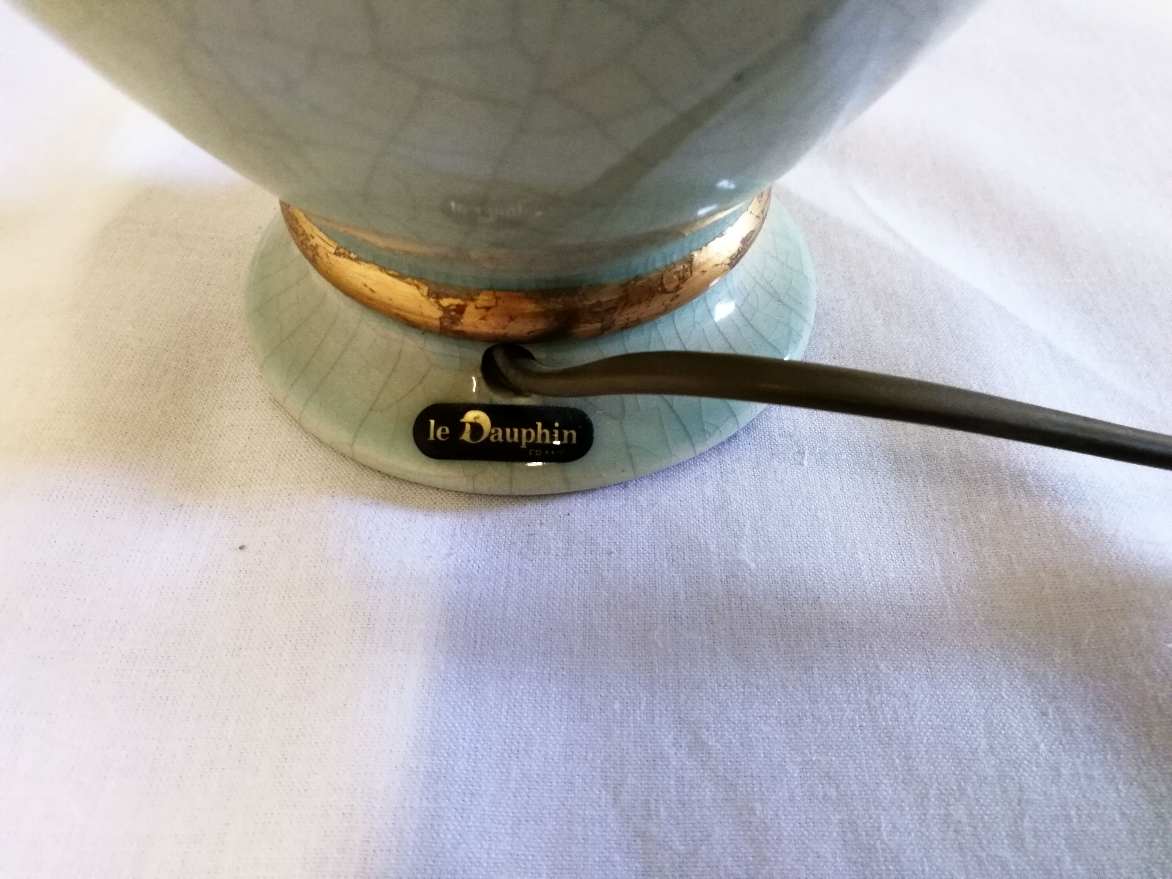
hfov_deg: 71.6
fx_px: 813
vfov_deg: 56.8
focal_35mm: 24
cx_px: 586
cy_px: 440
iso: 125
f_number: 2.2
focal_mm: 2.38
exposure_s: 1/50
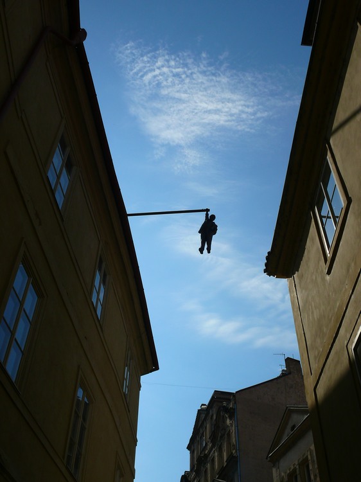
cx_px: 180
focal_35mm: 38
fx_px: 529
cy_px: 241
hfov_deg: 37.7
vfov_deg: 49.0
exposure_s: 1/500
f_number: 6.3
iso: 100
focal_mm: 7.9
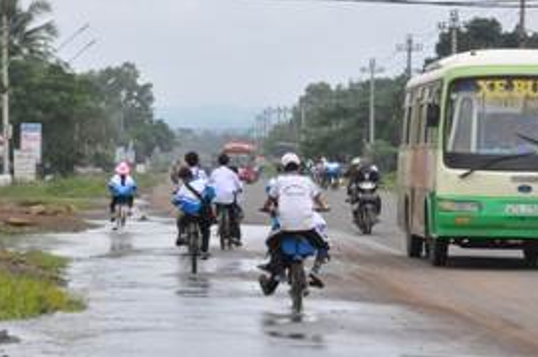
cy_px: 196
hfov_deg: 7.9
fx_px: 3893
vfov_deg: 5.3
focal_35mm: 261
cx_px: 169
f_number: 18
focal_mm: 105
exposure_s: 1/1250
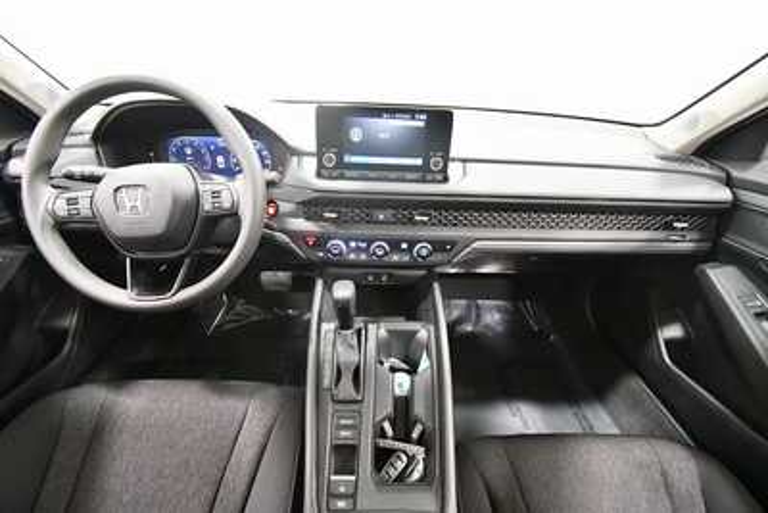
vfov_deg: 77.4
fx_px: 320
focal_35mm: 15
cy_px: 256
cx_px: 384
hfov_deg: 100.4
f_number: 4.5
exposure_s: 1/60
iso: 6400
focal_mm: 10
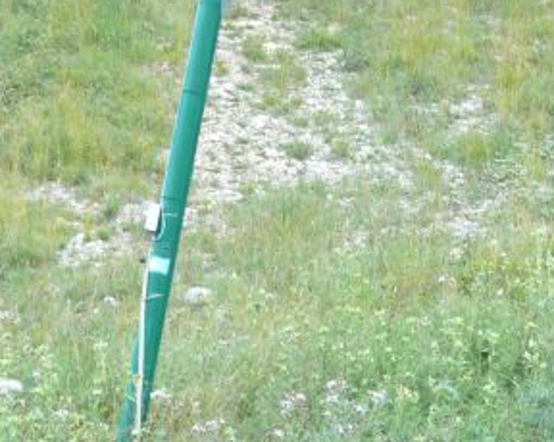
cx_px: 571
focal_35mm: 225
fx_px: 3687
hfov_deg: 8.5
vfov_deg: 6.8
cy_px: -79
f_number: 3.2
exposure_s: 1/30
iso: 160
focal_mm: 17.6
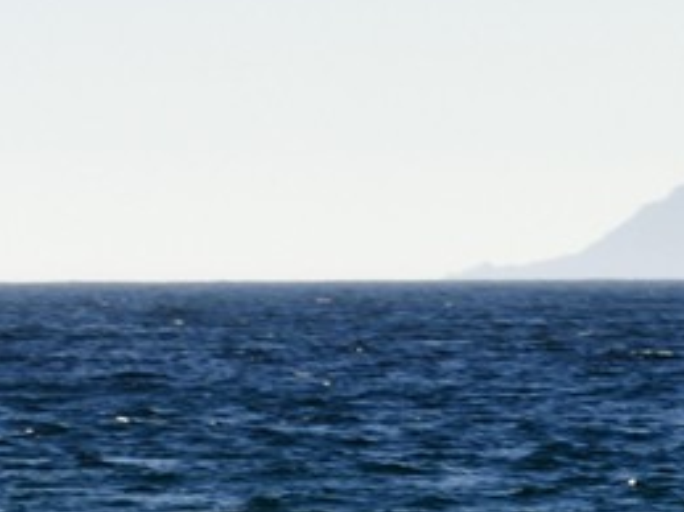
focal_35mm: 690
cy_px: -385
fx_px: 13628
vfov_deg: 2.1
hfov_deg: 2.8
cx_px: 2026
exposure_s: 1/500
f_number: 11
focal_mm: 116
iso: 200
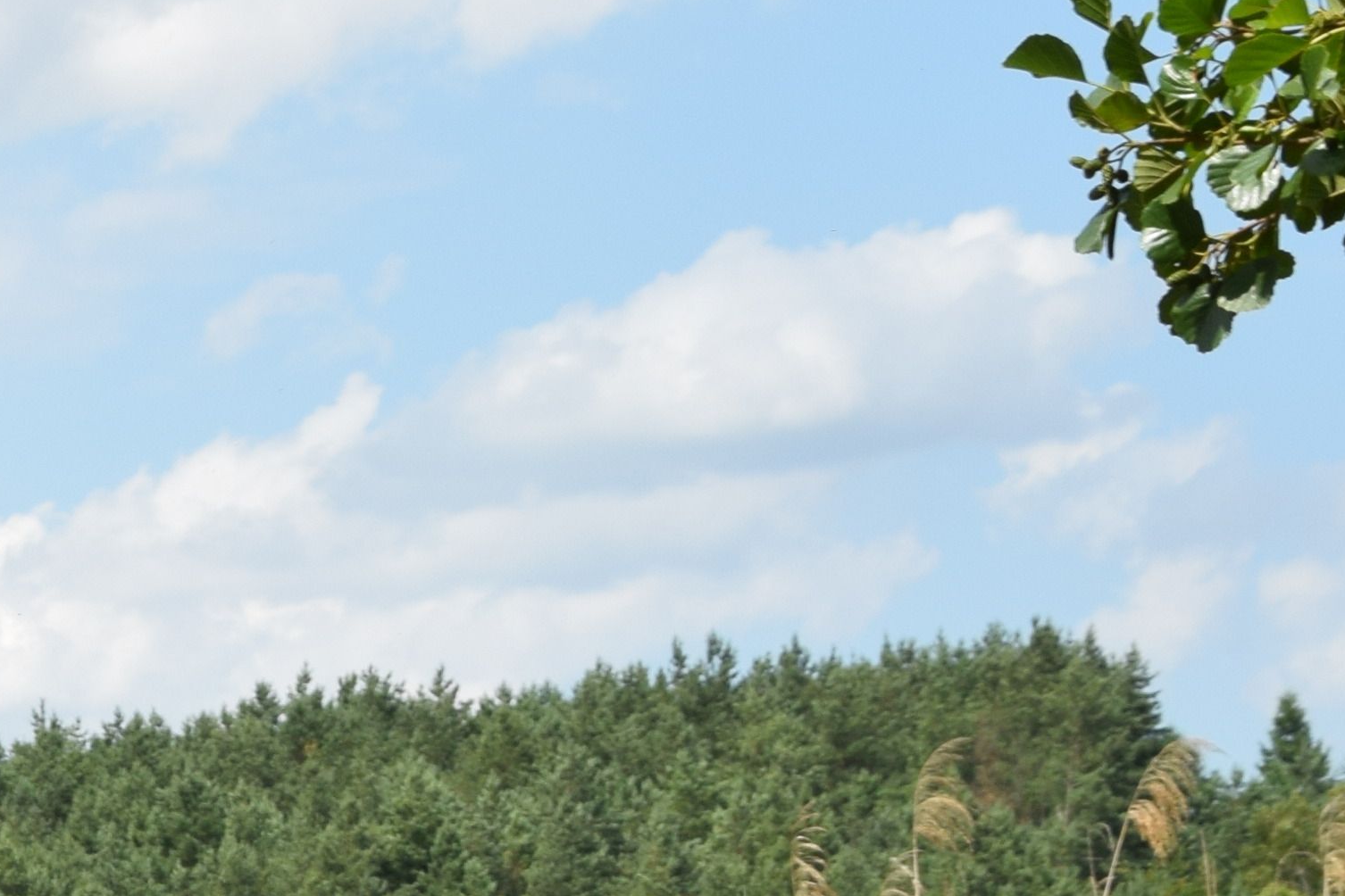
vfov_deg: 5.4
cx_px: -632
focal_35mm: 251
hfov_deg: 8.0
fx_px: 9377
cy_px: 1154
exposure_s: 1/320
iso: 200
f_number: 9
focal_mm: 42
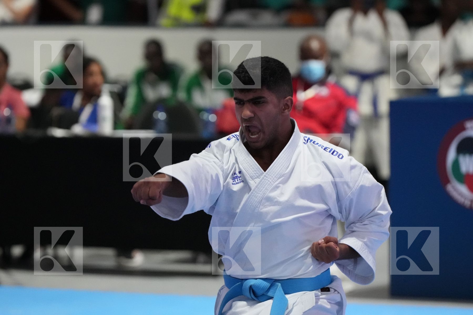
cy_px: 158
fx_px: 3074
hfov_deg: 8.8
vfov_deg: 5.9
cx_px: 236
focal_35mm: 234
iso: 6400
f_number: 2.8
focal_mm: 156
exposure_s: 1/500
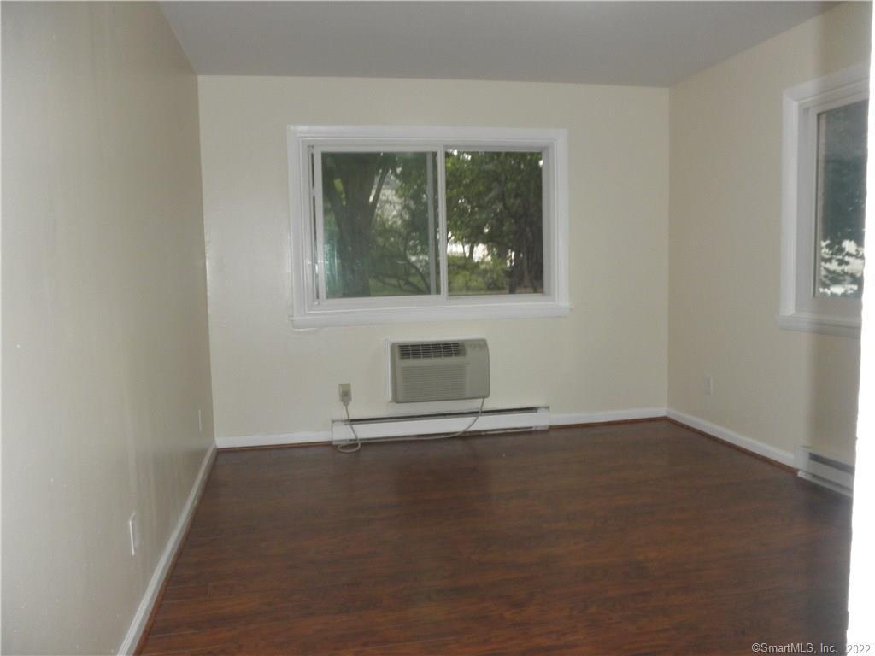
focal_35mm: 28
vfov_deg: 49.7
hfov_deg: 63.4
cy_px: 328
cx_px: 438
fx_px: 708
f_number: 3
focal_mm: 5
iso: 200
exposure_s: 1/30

Try it>
Would you transcribe the lines above exactly, going from the line bearing "focal_35mm: 690" through the line bearing "hfov_deg: 63.4", and drop the pictures from the copy?

Exercise response>
focal_35mm: 690
cy_px: -385
fx_px: 13628
vfov_deg: 2.1
hfov_deg: 2.8
cx_px: 2026
exposure_s: 1/500
f_number: 11
focal_mm: 116
iso: 200
vfov_deg: 5.4
cx_px: -632
focal_35mm: 251
hfov_deg: 8.0
fx_px: 9377
cy_px: 1154
exposure_s: 1/320
iso: 200
f_number: 9
focal_mm: 42
cy_px: 158
fx_px: 3074
hfov_deg: 8.8
vfov_deg: 5.9
cx_px: 236
focal_35mm: 234
iso: 6400
f_number: 2.8
focal_mm: 156
exposure_s: 1/500
focal_35mm: 28
vfov_deg: 49.7
hfov_deg: 63.4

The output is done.